- Consegna 1
Secondo l'estratto sulla pandemia e il Sistema Sanitario Nazionale, perché la carenza di posti letto di rianimazione è strettamente collegata al punto precedente? Rispondi in una-tre frasi.
- Consegna 2
Dall'estratto sulla pandemia e il Sistema Sanitario Nazionale, trascrivi fedelmente la parte che si apre con le parole "La naturale conseguenza" e si chiude con "della nostra Università.".

- Estratto del documento

◆ ◆ ◆ ◆ ◆ ◆ ◆

Per quanto riguarda il primo punto, non possiamo non riconoscere che questa pandemia ha messo in evidenza punti deboli del nostro Sistema Sanitario Nazionale che possono essere riassunti nella: a) debolezza dell’assistenza territoriale; b) sproporzione tra strutture pubbliche e strutture private accreditate con predilezione per quest’ultime in alcune realtà regionali; c) carenza di posti letto di rianimazione e associate competenze (strettamente collegato al punto precedente in quanto sicuramente la sanità privata accreditata non ha interesse nelle rianimazioni); d) scarsità di presidi diagnostici (tamponi, test sierologici) e soprattutto di dispositivi di protezione per il personale sanitario.

Per quanto riguarda il secondo punto, prendo spunto da un bellissimo articolo uscito in occasione del 1° maggio sul Fatto quotidiano “Politica e paura: così il capitalismo sfrutta il virus”. Ritengo che in questo momento dobbiamo porre attenzione affinché questa drammatica situazione non sia strumentalizzata dal capitalismo sanitario e dal capitalismo della ricerca. Enti privati più agili e meno burocratizzati rispetto a  quelli pubblici possono sfruttare “la paura del momento” per mettersi in prima linea e alla ribalta, anche mediatica, per drenare risorse e finanziamenti che dovrebbero, al contrario, prediligere il sostegno alla Sanità e alla Ricerca pubblica, sicuramente non profit.

La naturale conseguenza di quanto rimarcato precedentemente riguarda il terzo punto, relativo al potenziamento del nostro Sistema Sanitario e della nostra Università.

◆ ◆ ◆ ◆ ◆ ◆ ◆

- Dati di origine
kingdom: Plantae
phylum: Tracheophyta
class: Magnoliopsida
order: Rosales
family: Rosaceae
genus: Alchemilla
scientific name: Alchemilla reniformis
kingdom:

◆ ◆ ◆ ◆ ◆ ◆ ◆

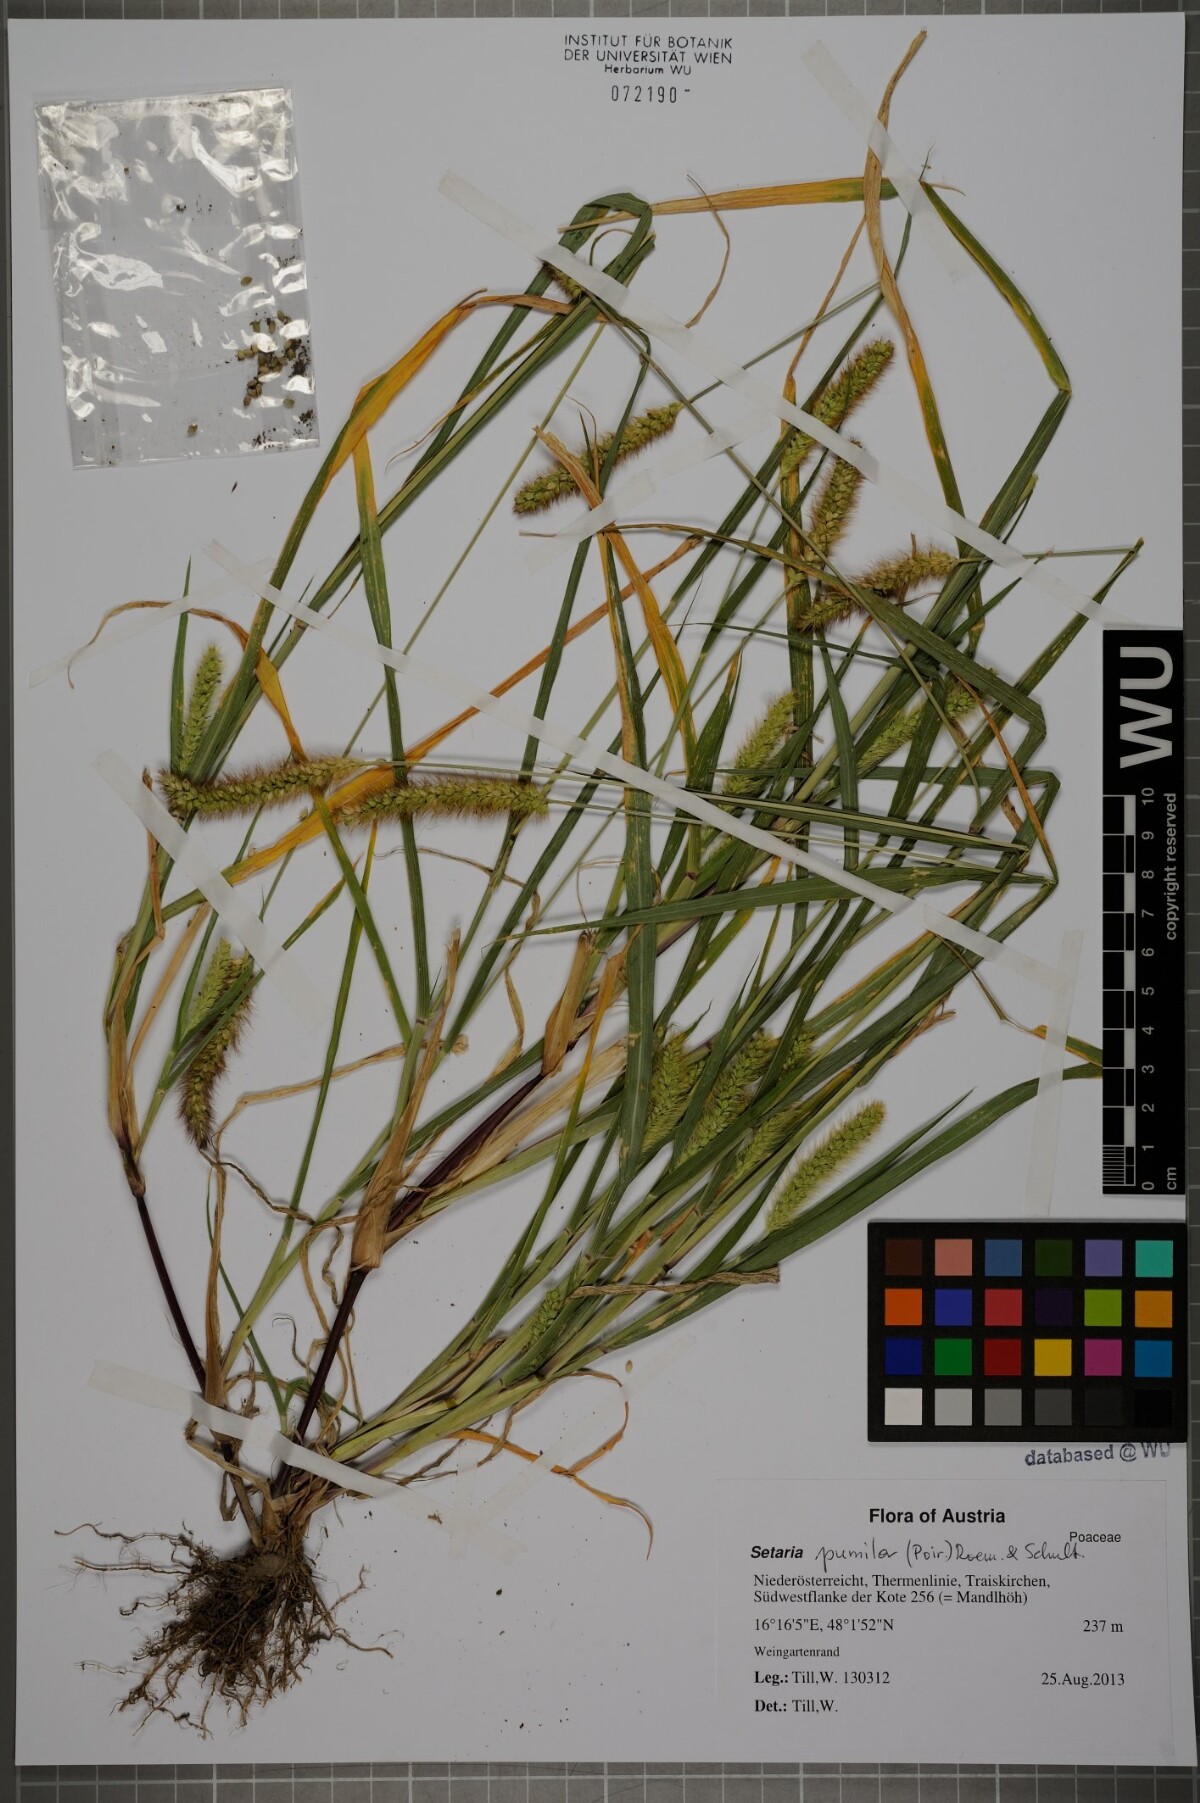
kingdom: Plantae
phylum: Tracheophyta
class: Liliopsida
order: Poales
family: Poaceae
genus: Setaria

◆ ◆ ◆ ◆ ◆ ◆ ◆

- Soluzione 1
Il punto precedente riguarda la sproporzione tra strutture pubbliche e strutture private accreditate, con una predilezione per queste ultime in alcune realtà regionali. La carenza di posti letto di rianimazione vi è collegata perché la sanità privata accreditata non ha interesse nelle rianimazioni.

- Soluzione 2
La naturale conseguenza di quanto rimarcato precedentemente riguarda il terzo punto, relativo al potenziamento del nostro Sistema Sanitario e della nostra Università.